The CP asymmetry per decay is:

$$\delta_{\mathrm{CP}} \simeq -\frac{1}{8\pi} \frac{f_1}{f_2} \frac{\mathrm{Im}[(h^\dagger h)_{12}^2]}{(h^\dagger h)_{11}}$$

where $f_1$, $f_2$ are Majorana coupling eigenvalues and $h$ is the Dirac-type Yukawa matrix. The resulting lepton asymmetry is partially converted via electroweak sphalerons, which conserve B−L, to produce the baryon asymmetry compatible with observed values. Successful leptogenesis in this scenario requires $M_1 \gtrsim 4.8 \times 10^8$ GeV.
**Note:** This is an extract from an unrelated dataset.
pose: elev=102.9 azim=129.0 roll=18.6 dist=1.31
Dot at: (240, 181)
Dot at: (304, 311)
5. Unified Connections and Predictive Interplay

The structure of the MLRSM with D-parity breaking gives rise to multiple predictive correlations:

• The inflaton dynamics and scalar singlet VEV σ$_P$ set the scale for inflation and are directly involved in the type-II seesaw expression for neutrino masses.
• Parameters (μ, λ, β, f, h) are simultaneously testable via cosmological, neutrino, and baryogenesis observables.
• The small induced $v_L$ needed for sub-eV neutrino masses is exactly the scale at which CMB anisotropies are imprinted through the inflationary dynamics.

These connections yield a quantitative bridge between early-universe cosmology and low-energy neutrino physics.
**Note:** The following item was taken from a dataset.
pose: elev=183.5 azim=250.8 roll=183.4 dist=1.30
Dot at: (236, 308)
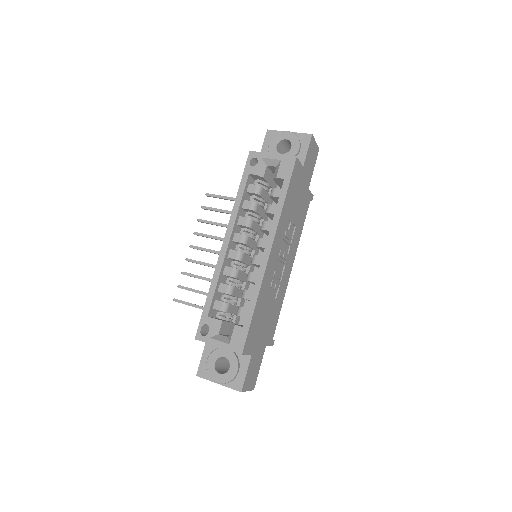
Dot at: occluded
6. Summary Table of Key Relations

Physical Quantity	Formula/Parameterization	Impact/Constraint
Inflaton VEV	$$\langle \sigma \rangle = \sigma_P = \mu/\sqrt{\lambda}$$	Sets D-parity breaking, inflation scale
Slow-roll parameters	$\epsilon,\eta$ as defined above	Determine end of inflation, $n_s$
Light neutrino mass	$m_\nu^{(II)} = -(\beta v^2 v_R)/(2M\sigma_P) f$	Tied to inflation, fit by oscillation data
CMB amplitude	$$\delta_H = \sqrt{V_H^3/(75\pi^2 M_{Pl}^6 (V'_H)^2)}$$	Observable density fluctuations
Spectral index	$$n_s \simeq 1 - (\lambda M_{Pl}^2)/(\pi \mu^2) - (40\pi^2 \mu^4)/(\lambda A_H^2 M_{Pl}^4)$$	Links inflation/ν parameters
CP asymmetry (leptogenesis)	$$\delta_{CP} \simeq -\frac{1}{8\pi} \frac{f_1}{f_2} \frac{\operatorname{Im}[(h^\dagger h)_{12}^2]}{(h^\dagger h)_{11}}$$	Baryon asymmetry generation
RH neutrino mass bound	$M_1 \gtrsim 4.8 × 10^8\ \mathrm{GeV}$	For successful baryogenesis

The predictive framework of the MLRSM with spontaneous D-parity breaking, therefore, links cosmic inflation, neutrino mass and mixing, the origin of CMB perturbations, and the matter-antimatter asymmetry through a minimal set of parameters, all embedded in a renormalizable gauge theory context.